§ THE TASK:
Retype only the stretch of lines that starts with the line containing "always@(coeffs_c0 or x_g_D0 or temp)" and ends with the last line of the records, both included, exactly.

[Text-based hardware design files]
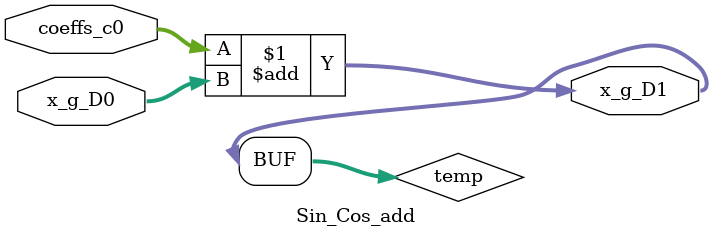
<source format=v>
`timescale 1ns/1ps
module Sin_Cos_add(coeffs_c0,x_g_D0,x_g_D1);

input [18:0] coeffs_c0,x_g_D0;
output [19:0] x_g_D1;
reg  [19:0] x_g_D1;

wire [19:0]temp;

//Adding Coefficient c0 with the result obtained from the multipilcation module
assign temp = coeffs_c0 + x_g_D0;

always@(coeffs_c0 or x_g_D0 or temp)
begin
	x_g_D1 <= temp;	
end
endmodule 
</source>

§ RESPONSE AREA:
always@(coeffs_c0 or x_g_D0 or temp)
begin
	x_g_D1 <= temp;	
end
endmodule 
</source>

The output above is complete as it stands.